I don't think that's the issue in this case, though. This is about a more subtle issue.

From what I understand from the article, Harley and Westinghouse aren't stopping you from repairing your own stuff, it's just that doing so voids their warranty. Presumably on the logic that you may have made changes that they can't be expected to support, or inexpert repairs could have caused damage.

And there's some logic to that, but it ignores the fact that if the item is still under warranty, those independent repairs should have been done under warranty too. (I guess emergency repairs where the owner can't afford to wait for the official repairs are the primary reason for such repairs?) And also that such repairs could have been done expertly or have been very limited, so revoking warranty for them may still be unjustified.

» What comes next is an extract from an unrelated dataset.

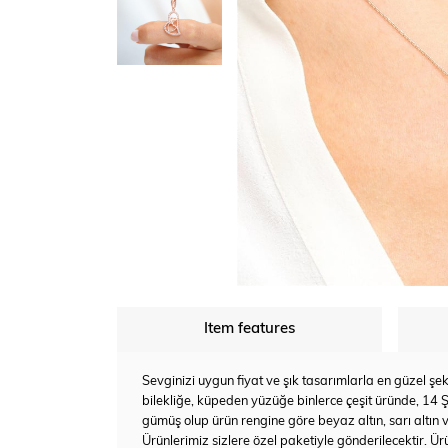
Item features
Sevginizi uygun fiyat ve şık tasarımlarla en güzel ş
bilekliğe, küpeden yüzüğe binlerce çeşit üründe, 14 Ş
gümüş olup ürün rengine göre beyaz altın, sarı altın 
Ürünlerimiz sizlere özel paketiyle gönderilecektir. Ü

But I'd say there's a bit of grey area here. I don't think you can expect manufacturers to clean up other people's mess for free under warranty.

I don’t disagree but this is about warranties. Apple etc make it difficult to just repair, because they glue stuff together and invent weird screws that need specialized tools. Just hard to repair.

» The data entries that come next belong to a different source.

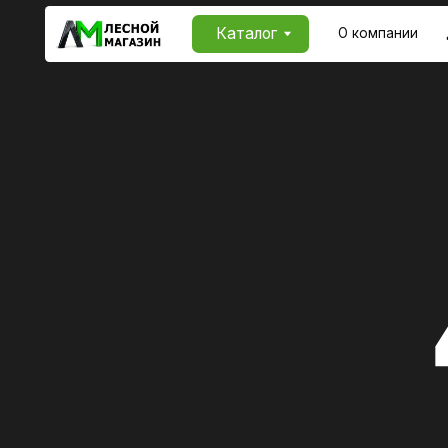
Каталог
О компании
Доставк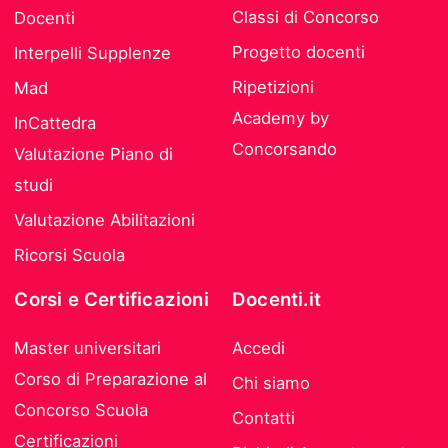
Classi di Concorso
Docenti
Progetto docenti
Interpelli Supplenze
Ripetizioni
Mad
Academy by
InCattedra
Concorsando
Valutazione Piano di
studi
Valutazione Abilitazioni
Ricorsi Scuola
Corsi e Certificazioni
Docenti.it
Master universitari
Accedi
Corso di Preparazione al
Chi siamo
Concorso Scuola
Contatti
Certificazioni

This legal action is about Harley saying your warranty is void if you have repairs done through a third party.

I mean the law says whatever it says and that’s the end of it, but it sounds like crap to me.

If I sell you a widget and I guarantee it’ll work for 5 years as long as you have me repair it instead of bob the janitor, I have a hard time seeing the problem. Frankly I think if you have bob the janitor repair your widget it’s now on bob to provide a warranty.

But what I think doesn’t matter, whatever the law requires is.

That's not the point at all. The Magnuson-Moss Warranty act arose out of scams perpetrated by car manufacturers, who tried to invalidate warranties unless you bought "Ford" oil or "Chevrolet" tires.

This goes beyond third-party repairs. The law says the company can't invalidate a warranty even if the user MODIFIED the product in question, unless the modification caused the issue for which the customer is seeking warranty service.

So the problem is this attempt to invalidate an entire warranty because of irrelevant actions the owner might have taken.

Is a concept of consumer rights really that alien to you?

>I guarantee it’ll work for 5 years as long as you have me repair it instead of bob the janitor

Its called a lease aka I dont own a thing, I just pay rent. https://www.gmfinancial.com/en-us/business-financing/busines...

I’m not saying you can’t have bob the janitor fix it. I’m just not going to guarantee bob the janitor didn’t screw the whole thing up. But knock yourself out, have bob fix whatever. It’s your widget.
Its on you to prove bob the janitor caused damage I want fixed under warranty.
Realistically, while it's "about warranties", it's also about making more money: "How can we deny more warranty claims and make more money?"

It also starts from the assumption that the "authorized" repairer can repair something better than an unauthorized repairer, which is silly.

Also see this comment for a practical take:

https://news.ycombinator.com/item?id=31856699

At least in the consumer foods space, Juicero put paid to going too far in this direction when the product reviewers found you could just as easily manually squish the bags to make juice.
The case is really about abusive restrictions on warranties by attempting to void warranties if repairs were made by independent dealers.

I think it was deemed abusive partly because independent dealers are deemed skilled professionals. But I also thing that it might not have been a restriction on the "right to repairs" if warranty had been void if you had tried to repair yourself (and perhaps they do have such a clause as well).

Yes, all the companies are rent seeking.

They don't want having to keep producing value to deserve the money, they want to just cash in, indefinitely, like nobles used to do.

Left out, walled gardens for phones.